Maybe we can focus longer, but we still struggle to keep our minds from drifting at prayer. Most of us then would do well to set modest goals for our praying at first, in the hope that we can achieve small successes and build some spiritual momentum. Many of us would do well to attempt a regular time of daily prayer no longer than five minutes. We can ask a friend or two to pray for us and hold us accountable; create a time and place each day that is free from electronic and other distractions; and see what happens. If we persevere in the practice, we might be surprised by how much we hear from God and how eager we become to linger longer in prayer!

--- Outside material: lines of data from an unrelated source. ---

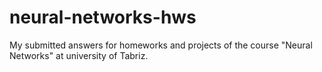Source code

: # neural-networks-hws
My submitted answers for homeworks and projects of the course "Neural Networks" at university of Tabriz.

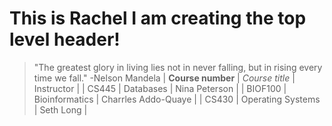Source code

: # This is Rachel I am creating the top level header!
> "The greatest glory in living lies not in never falling, but in rising every time we fall." -Nelson Mandela
| **Course number** | *Course title*    | Instructor          |
| CS445             | Databases         | Nina Peterson       |
| BIOF100           | Bioinformatics    | Charrles Addo-Quaye |
| CS430             | Operating Systems | Seth Long           |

We might think of each time of prayer as a blank sheet of paper on which God might write messages. If we type everything that comes to us on the page, with single-line spacing, from edge to edge, we’ll be so overwhelmed with all that compacted verbiage that nothing will stand out and the most important stuff will be lost in an overload of words that hides much by including too much. If, however, we double-space and leave one inch margins, what really needs to be recorded and remembered can stand out, capture our attention and be found again when we need to be reminded of it.
In college I was taught to type with double-spacing and 1” margins. Believe it or not, when you do that, your page is over 50% empty space! But all that emptiness brings an advantage. It makes obvious, meaningful and memorable what is most significant.
We need to have the same empty spaces in our praying and our living that God might fill them with His messages from Scripture and the Spirit.
To hone in on the things above, we have to put to the side some other things. Let us then focus on first things first and be all eyes and ears for God – and so develop a rich and transformational relationship with the best Conversation Partner ever. Let us orient ourselves aright, and pray without ceasing!